Both the comic and the show begin with these two characters encountering each other after years spent apart. But the reasons they had for BEING apart are very different. You see, in the comics you find out that Jesse and Tulip were on a lover’s petty crime spree. Jesse was even going to ask her to marry him. But what Tulip didn’t realize was that Jesse’d been on the run from his mother’s terrible family. People who killed his parents, and basically tortured him. And they finally caught up to him sitting on a park bench one day. If Jesse didn’t leave with them, they’d kill Tulip. There was no negotiation. And he knew without a doubt that they’d do it. So Jesse left, against his will, to save her. She never knew why he’d abandoned her. That was how Jesse became a preacher.
In the show, things go down very differently. Though there have been hints that the show may get around to Jesse’s family background, and you’ve heard him use the name L’Angelle around New Orleans, all the dirty details are still up in the air. Despite that, we do know exactly why and how Jesse and Tulip got separated, and how Jesse became a preacher. They were criminals, until the miscarriage. Then they tried to go legit. And rather than talking through their problems as they tried to cope with their new life, they pretended everything was fine while Jesse turned to alcohol and Tulip turned to crime. Eventually Jesse found the proof that Tulip had been lying to him, both about her job and about wanting to have a child (she was secretly using birth control), and he lost it. He beat the crap out of their friend, who was just a witness, and then he left Tulip to go to the only home he had: his father’s church in Annville. He turned to God out of desperation and spite and to get away from Tulip. There was no misunderstanding or outside force involved in their break up. They did it to themselves. And Jesse did not come off looking good.
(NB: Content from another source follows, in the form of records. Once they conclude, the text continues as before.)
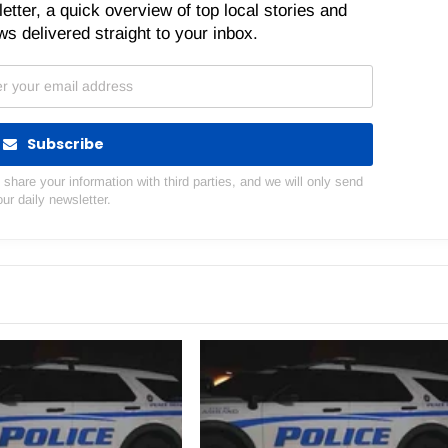
etter, a quick overview of top local stories and
s delivered straight to your inbox.
Subscribe
hare your information with third parties, and we will only send
our daily newsletter.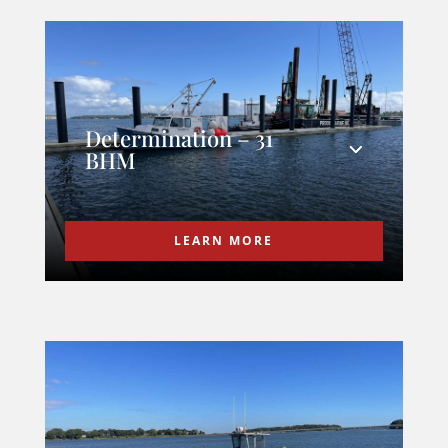
Determination – 31
BHM
LEARN MORE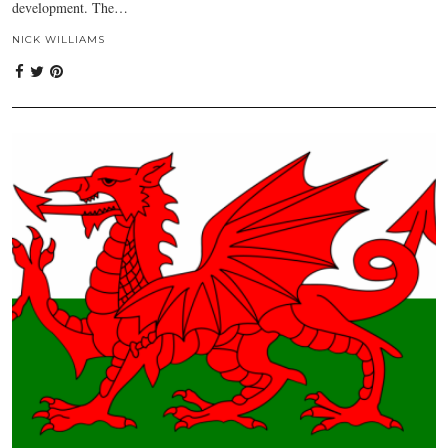
development. The…
NICK WILLIAMS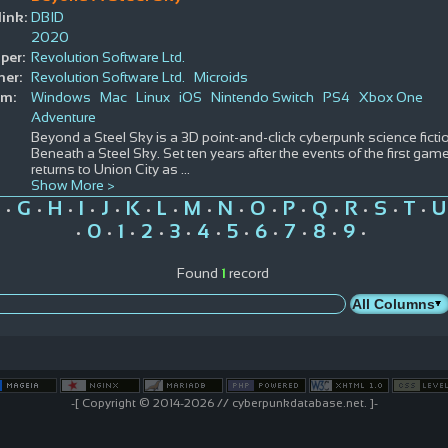
ink:
DBID
2020
per:
Revolution Software Ltd.
her:
Revolution Software Ltd.
Microids
rm:
Windows
Mac
Linux
iOS
Nintendo Switch
PS4
Xbox One
Adventure
Beyond a Steel Sky is a 3D point-and-click cyberpunk science ficti
Beneath a Steel Sky. Set ten years after the events of the first gam
returns to Union City as
...
Show More >
G
H
I
J
K
L
M
N
O
P
Q
R
S
T
U
•
•
•
•
•
•
•
•
•
•
•
•
•
•
•
0
1
2
3
4
5
6
7
8
9
•
•
•
•
•
•
•
•
•
•
•
Found
1
record
-[ Copyright © 2014-2026 // cyberpunkdatabase.net. ]-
Realizing this also highlights one of the issues the show has with the characterization of Jesse. He was always imperfect, prone to violence and lying, but he also had an underlying philosophy guiding him — one he learned from his father. You gotta be one of the good guys, because there’s way too many of the bad. The TV version of Jesse doesn’t seem to have a real moral core guiding him. And in this season especially he isn’t listening to his lover or his friend. He isn’t aware of anything but his own misguided mission to find God. And anytime Tulip tries to stick up for him, it makes you doubt her a bit more as well, because the version of Jesse she seems to believe in doesn’t seem to exist.
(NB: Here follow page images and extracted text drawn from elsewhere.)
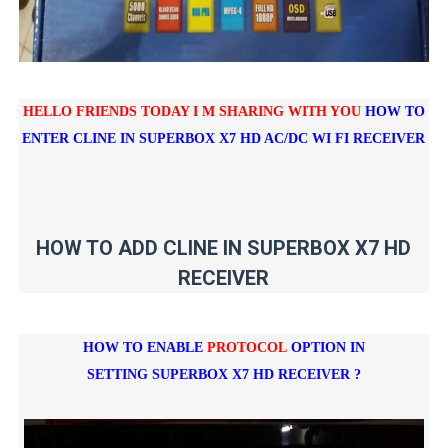
HELLO FRIENDS TODAY I M SHARING WITH YOU
HOW TO
ENTER CLINE IN
SUPERBOX X7 HD AC/DC WI FI RECEIVER
HOW TO ADD CLINE IN SUPERBOX X7 HD
RECEIVER
HOW TO ENABLE
PROTOCOL
OPTION IN
SETTING
SUPERBOX X7 HD RECEIVER ?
So what is Preacher without a Jesse & Tulip worth rooting for? When they say “until the end of the world,” it doesn’t feel like a promise the way it does in the comic. It feels like a mask to hide behind. It feels like a place holder for everything they should be sharing, but aren’t.
Maybe this is all a part of the plan. Maybe the show is crafting a new direction for all the characters, one driven by their own decisions. Maybe in the show, Jesse and Tulip aren’t actually meant to be.
But as much fun as I have watching Jesse, Tulip and Cassidy each week, I can’t say I’m really cheering for them. Hell, the show has literally made Hitler more sympathetic than Jesse. I’m mostly sticking around to figure out where they take the story from here.